Exercise brief –
Take the entries below and print only the lines from the one with "M84,743L96,775L65,787L53,755Z" through the one with "M1523,323L1609,544", exactly as they stand, both ends included.

[[ Provided data open ]]

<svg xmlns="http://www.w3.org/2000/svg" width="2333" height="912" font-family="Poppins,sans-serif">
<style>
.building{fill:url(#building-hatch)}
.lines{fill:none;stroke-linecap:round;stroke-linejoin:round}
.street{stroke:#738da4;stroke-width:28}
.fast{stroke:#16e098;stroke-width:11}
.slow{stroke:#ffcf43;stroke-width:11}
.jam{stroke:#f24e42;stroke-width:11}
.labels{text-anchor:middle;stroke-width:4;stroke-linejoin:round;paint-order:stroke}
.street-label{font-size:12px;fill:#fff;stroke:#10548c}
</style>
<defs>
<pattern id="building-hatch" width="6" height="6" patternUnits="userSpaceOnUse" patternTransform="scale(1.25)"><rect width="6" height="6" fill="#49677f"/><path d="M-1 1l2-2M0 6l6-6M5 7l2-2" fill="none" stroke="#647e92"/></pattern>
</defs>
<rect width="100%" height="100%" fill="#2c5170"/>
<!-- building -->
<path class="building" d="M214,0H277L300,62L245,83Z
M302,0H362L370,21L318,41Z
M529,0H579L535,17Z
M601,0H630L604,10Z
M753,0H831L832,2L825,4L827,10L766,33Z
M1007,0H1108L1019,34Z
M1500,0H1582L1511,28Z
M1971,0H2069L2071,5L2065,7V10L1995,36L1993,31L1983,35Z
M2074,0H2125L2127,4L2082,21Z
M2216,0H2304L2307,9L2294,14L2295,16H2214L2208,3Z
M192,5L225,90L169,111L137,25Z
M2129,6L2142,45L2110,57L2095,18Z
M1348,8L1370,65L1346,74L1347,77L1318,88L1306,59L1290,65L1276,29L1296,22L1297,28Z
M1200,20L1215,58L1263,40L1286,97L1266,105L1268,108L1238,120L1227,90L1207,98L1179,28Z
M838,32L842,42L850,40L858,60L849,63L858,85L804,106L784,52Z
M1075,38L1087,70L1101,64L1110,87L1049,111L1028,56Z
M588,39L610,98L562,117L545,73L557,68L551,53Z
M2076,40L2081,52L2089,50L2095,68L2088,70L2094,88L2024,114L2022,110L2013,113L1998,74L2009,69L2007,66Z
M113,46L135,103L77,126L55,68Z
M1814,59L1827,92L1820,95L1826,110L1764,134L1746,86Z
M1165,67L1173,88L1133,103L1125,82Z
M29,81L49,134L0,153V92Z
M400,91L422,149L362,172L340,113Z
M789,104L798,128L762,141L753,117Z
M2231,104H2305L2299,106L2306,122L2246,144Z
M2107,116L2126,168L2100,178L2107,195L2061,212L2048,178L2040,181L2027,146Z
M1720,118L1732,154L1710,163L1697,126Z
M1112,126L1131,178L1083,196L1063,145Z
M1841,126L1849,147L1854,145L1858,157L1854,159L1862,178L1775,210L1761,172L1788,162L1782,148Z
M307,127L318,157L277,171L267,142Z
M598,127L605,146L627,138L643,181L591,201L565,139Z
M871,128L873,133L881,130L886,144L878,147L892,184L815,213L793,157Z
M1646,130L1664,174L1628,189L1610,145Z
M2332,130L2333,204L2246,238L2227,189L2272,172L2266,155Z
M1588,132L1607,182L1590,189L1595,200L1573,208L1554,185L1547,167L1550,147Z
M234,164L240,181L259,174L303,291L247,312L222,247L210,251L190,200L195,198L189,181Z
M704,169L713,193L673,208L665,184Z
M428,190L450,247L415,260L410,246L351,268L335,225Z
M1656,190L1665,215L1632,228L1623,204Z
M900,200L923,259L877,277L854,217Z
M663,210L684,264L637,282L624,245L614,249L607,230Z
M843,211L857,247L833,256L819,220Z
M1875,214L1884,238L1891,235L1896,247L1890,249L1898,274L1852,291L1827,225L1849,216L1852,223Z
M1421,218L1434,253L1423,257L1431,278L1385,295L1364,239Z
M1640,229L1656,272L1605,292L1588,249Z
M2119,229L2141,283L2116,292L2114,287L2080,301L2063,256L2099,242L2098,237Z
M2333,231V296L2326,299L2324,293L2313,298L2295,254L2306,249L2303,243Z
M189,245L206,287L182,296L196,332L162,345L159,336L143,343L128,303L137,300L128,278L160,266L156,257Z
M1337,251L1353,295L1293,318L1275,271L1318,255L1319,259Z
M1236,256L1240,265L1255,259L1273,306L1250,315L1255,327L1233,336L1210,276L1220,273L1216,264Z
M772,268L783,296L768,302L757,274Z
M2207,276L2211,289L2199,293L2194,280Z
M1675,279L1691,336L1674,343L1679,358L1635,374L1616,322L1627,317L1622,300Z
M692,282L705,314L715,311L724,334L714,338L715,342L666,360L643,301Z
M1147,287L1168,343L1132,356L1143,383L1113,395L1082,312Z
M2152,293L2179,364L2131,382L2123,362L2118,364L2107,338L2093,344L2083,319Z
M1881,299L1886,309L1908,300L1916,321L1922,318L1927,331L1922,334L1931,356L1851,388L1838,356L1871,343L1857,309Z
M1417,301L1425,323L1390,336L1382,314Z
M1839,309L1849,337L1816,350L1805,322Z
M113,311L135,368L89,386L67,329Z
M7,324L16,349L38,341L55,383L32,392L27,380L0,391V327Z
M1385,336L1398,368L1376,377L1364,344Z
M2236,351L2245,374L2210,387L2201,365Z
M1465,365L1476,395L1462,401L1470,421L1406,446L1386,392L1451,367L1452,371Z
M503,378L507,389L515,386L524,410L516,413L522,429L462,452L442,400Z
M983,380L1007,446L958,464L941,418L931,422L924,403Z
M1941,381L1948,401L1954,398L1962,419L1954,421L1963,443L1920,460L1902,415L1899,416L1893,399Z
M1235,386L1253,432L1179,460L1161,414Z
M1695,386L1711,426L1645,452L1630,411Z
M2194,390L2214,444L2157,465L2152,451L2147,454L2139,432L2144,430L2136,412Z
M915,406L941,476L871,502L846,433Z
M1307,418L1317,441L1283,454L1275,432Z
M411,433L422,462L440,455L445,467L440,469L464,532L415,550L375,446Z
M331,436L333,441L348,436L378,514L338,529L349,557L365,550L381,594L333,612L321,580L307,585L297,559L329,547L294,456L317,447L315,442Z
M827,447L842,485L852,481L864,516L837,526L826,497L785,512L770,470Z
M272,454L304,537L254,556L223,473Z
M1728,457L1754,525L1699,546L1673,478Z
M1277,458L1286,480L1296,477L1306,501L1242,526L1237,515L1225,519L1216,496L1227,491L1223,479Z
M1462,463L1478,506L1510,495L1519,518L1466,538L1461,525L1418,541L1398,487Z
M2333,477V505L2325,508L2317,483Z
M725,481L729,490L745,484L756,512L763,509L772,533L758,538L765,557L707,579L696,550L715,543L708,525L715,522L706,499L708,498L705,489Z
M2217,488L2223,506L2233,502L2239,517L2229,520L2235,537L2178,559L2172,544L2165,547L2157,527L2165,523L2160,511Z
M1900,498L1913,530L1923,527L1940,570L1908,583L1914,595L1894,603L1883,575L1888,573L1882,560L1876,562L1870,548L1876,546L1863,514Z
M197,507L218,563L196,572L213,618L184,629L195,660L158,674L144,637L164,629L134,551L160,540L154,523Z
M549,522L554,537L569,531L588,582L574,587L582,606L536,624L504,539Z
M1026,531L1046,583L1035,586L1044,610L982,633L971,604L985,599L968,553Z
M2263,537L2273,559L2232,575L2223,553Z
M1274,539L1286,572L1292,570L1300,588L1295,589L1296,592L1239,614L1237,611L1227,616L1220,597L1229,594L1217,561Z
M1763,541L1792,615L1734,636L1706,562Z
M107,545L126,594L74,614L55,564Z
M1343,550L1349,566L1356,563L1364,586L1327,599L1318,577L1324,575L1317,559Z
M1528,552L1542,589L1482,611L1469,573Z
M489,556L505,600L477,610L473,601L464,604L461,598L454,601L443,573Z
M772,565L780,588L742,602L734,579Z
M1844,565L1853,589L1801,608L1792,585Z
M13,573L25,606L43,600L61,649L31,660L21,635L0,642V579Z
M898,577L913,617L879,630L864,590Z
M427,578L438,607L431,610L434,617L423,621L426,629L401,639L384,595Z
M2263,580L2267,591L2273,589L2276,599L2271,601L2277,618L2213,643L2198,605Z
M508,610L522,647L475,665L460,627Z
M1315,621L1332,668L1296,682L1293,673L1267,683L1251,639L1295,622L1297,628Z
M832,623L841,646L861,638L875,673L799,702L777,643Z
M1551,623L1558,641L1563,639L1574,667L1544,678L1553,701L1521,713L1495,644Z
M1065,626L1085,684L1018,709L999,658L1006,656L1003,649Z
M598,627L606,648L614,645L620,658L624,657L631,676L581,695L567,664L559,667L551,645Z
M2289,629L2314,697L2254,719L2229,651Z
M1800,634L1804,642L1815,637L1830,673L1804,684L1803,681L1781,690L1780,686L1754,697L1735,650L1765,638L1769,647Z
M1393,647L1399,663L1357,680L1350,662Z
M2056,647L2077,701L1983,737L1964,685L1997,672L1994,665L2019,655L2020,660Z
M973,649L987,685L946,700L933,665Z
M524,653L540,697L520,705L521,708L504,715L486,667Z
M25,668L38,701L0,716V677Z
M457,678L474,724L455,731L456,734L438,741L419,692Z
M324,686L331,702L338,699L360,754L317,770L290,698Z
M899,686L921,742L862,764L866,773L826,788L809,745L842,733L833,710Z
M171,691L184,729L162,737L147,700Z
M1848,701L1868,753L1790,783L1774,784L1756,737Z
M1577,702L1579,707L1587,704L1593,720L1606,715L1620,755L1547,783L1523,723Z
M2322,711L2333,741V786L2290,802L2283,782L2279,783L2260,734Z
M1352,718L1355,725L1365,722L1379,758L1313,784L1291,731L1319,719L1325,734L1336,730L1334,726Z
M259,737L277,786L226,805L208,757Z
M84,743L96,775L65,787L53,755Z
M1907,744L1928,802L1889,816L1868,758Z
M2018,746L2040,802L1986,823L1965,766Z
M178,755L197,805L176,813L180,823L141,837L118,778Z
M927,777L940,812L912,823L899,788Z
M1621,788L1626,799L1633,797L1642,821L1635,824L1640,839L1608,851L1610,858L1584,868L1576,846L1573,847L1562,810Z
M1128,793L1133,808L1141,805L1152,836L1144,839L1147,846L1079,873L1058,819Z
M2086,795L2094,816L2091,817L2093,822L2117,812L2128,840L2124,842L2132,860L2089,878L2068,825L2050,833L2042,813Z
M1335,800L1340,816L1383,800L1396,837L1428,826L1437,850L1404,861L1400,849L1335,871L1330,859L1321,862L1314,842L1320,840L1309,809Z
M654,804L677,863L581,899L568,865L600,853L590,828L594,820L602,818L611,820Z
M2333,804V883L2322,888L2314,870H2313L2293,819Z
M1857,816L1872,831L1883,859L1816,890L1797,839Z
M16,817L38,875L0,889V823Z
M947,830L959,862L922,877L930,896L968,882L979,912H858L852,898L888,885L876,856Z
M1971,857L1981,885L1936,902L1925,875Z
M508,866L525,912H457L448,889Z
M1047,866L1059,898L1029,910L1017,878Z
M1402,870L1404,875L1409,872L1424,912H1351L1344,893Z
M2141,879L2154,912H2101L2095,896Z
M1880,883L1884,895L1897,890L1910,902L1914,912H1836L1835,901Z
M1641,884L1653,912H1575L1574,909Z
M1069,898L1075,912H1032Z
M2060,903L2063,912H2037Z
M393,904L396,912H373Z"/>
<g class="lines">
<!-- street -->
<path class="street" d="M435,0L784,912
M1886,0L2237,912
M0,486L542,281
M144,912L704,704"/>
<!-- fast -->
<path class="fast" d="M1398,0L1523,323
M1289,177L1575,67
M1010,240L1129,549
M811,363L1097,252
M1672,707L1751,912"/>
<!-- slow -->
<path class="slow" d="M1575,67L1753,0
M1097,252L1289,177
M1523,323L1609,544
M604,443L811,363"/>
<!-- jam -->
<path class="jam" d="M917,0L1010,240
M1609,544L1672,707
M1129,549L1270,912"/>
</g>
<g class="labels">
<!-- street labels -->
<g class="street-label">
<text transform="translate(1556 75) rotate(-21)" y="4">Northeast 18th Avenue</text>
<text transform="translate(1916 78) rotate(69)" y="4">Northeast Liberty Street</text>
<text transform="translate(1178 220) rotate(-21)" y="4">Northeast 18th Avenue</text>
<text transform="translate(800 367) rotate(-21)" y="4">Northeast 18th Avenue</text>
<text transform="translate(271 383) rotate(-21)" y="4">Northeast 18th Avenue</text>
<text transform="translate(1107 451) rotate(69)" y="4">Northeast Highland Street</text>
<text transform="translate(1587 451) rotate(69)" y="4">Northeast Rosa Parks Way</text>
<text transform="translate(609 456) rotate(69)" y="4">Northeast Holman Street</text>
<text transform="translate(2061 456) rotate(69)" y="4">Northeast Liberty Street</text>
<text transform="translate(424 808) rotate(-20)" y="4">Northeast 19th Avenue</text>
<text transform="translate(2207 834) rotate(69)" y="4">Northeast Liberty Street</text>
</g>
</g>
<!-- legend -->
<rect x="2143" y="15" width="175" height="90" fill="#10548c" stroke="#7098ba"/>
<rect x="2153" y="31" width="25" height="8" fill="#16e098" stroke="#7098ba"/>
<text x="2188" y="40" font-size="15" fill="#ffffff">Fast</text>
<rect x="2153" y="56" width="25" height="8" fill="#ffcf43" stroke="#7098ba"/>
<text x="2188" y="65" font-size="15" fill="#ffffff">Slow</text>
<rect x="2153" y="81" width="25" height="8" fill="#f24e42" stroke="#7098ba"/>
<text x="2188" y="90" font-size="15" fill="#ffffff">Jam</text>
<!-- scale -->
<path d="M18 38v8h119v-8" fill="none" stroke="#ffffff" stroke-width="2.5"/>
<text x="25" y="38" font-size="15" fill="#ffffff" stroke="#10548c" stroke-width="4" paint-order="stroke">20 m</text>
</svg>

[[ Provided data closed ]]

Response area –
M84,743L96,775L65,787L53,755Z
M1907,744L1928,802L1889,816L1868,758Z
M2018,746L2040,802L1986,823L1965,766Z
M178,755L197,805L176,813L180,823L141,837L118,778Z
M927,777L940,812L912,823L899,788Z
M1621,788L1626,799L1633,797L1642,821L1635,824L1640,839L1608,851L1610,858L1584,868L1576,846L1573,847L1562,810Z
M1128,793L1133,808L1141,805L1152,836L1144,839L1147,846L1079,873L1058,819Z
M2086,795L2094,816L2091,817L2093,822L2117,812L2128,840L2124,842L2132,860L2089,878L2068,825L2050,833L2042,813Z
M1335,800L1340,816L1383,800L1396,837L1428,826L1437,850L1404,861L1400,849L1335,871L1330,859L1321,862L1314,842L1320,840L1309,809Z
M654,804L677,863L581,899L568,865L600,853L590,828L594,820L602,818L611,820Z
M2333,804V883L2322,888L2314,870H2313L2293,819Z
M1857,816L1872,831L1883,859L1816,890L1797,839Z
M16,817L38,875L0,889V823Z
M947,830L959,862L922,877L930,896L968,882L979,912H858L852,898L888,885L876,856Z
M1971,857L1981,885L1936,902L1925,875Z
M508,866L525,912H457L448,889Z
M1047,866L1059,898L1029,910L1017,878Z
M1402,870L1404,875L1409,872L1424,912H1351L1344,893Z
M2141,879L2154,912H2101L2095,896Z
M1880,883L1884,895L1897,890L1910,902L1914,912H1836L1835,901Z
M1641,884L1653,912H1575L1574,909Z
M1069,898L1075,912H1032Z
M2060,903L2063,912H2037Z
M393,904L396,912H373Z"/>
<g class="lines">
<!-- street -->
<path class="street" d="M435,0L784,912
M1886,0L2237,912
M0,486L542,281
M144,912L704,704"/>
<!-- fast -->
<path class="fast" d="M1398,0L1523,323
M1289,177L1575,67
M1010,240L1129,549
M811,363L1097,252
M1672,707L1751,912"/>
<!-- slow -->
<path class="slow" d="M1575,67L1753,0
M1097,252L1289,177
M1523,323L1609,544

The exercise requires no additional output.